BEGIN Excerpt to read

Let me start with the very worrying situation in and around the Idlib de-escalation area. Regrettably the fighting continues, with reports of: airstrikes, shelling, rockets and mortar attacks , all too often involving the indiscriminate use of force. Civilians continue to be killed and hundreds of thousands have been displaced. Front-lines have not shifted – at least not significantly.
Security Council-designated terrorist group Hayat Tahrir al-Sham is a significant presence within the de-escalation area. Its attacks must cease. But all due protection must be afforded to the up to 3 million civilians in Idlib, many of whom fled there from earlier fighting – and to civilians in the surrounding areas too. As the Secretary-General said last week: “Even in the fight against terrorism, there needs to be full compliance with international human rights and humanitarian law.” Strikes against civilians and civilian infrastructure – including de-conflicted health facilities and humanitarian workers - are absolutely unacceptable. They must cease without delay.

END Excerpt to read
BEGIN Data

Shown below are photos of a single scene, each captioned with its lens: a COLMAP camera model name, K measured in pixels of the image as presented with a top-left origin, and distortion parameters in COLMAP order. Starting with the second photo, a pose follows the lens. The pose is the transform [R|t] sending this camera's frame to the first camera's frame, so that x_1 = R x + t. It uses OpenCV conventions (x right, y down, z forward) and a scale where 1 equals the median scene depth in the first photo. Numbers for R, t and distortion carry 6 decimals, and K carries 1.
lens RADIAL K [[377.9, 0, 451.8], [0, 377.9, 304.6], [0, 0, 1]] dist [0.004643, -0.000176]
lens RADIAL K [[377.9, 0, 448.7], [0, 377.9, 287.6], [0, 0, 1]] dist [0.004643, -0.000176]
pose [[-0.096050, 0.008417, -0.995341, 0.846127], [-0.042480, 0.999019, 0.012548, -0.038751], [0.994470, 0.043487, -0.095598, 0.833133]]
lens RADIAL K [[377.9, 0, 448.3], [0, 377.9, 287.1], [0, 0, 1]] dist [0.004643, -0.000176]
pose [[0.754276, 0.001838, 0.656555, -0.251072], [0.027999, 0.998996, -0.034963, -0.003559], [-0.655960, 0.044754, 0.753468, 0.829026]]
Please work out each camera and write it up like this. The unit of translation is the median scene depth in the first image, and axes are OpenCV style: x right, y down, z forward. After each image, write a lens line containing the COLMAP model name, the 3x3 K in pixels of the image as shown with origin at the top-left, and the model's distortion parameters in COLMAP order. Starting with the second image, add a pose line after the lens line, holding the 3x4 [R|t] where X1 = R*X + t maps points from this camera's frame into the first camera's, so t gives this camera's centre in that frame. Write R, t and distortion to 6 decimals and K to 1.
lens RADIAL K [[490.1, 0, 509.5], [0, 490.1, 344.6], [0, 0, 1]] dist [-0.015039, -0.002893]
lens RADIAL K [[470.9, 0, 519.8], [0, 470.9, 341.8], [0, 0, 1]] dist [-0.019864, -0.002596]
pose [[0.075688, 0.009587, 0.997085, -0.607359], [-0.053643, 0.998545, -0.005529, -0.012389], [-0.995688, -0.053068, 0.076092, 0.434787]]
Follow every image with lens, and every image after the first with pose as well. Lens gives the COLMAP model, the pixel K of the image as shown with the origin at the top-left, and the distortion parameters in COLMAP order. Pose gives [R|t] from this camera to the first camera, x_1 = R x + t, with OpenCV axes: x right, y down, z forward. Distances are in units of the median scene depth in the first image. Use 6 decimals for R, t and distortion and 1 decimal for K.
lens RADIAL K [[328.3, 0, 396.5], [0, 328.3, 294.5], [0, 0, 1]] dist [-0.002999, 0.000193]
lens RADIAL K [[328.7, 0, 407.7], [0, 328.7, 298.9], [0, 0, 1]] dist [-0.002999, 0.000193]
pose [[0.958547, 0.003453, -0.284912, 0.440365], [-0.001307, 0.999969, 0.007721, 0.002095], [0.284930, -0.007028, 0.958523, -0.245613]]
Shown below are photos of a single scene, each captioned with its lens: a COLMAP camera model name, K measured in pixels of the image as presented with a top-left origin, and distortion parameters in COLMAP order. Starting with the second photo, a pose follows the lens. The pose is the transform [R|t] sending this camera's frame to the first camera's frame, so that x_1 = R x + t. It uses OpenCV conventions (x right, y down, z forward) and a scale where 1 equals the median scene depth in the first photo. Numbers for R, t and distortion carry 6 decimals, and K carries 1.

END Data

List of tasks
1/ Translate this sentence from the Idlib statement into Spanish: "Civilians continue to be killed and hundreds of thousands have been displaced."
2/ Please extract the part of the entries that opens with their first line and closes with the line containing "0.044754, 0.753468, 0.829026]]", both included, reproducing each line unchanged.
The Idlib statement and the entries have nothing to do with each other.

Task results
1/ Los civiles siguen siendo asesinados y cientos de miles han sido desplazados.

2/
Shown below are photos of a single scene, each captioned with its lens: a COLMAP camera model name, K measured in pixels of the image as presented with a top-left origin, and distortion parameters in COLMAP order. Starting with the second photo, a pose follows the lens. The pose is the transform [R|t] sending this camera's frame to the first camera's frame, so that x_1 = R x + t. It uses OpenCV conventions (x right, y down, z forward) and a scale where 1 equals the median scene depth in the first photo. Numbers for R, t and distortion carry 6 decimals, and K carries 1.
lens RADIAL K [[377.9, 0, 451.8], [0, 377.9, 304.6], [0, 0, 1]] dist [0.004643, -0.000176]
lens RADIAL K [[377.9, 0, 448.7], [0, 377.9, 287.6], [0, 0, 1]] dist [0.004643, -0.000176]
pose [[-0.096050, 0.008417, -0.995341, 0.846127], [-0.042480, 0.999019, 0.012548, -0.038751], [0.994470, 0.043487, -0.095598, 0.833133]]
lens RADIAL K [[377.9, 0, 448.3], [0, 377.9, 287.1], [0, 0, 1]] dist [0.004643, -0.000176]
pose [[0.754276, 0.001838, 0.656555, -0.251072], [0.027999, 0.998996, -0.034963, -0.003559], [-0.655960, 0.044754, 0.753468, 0.829026]]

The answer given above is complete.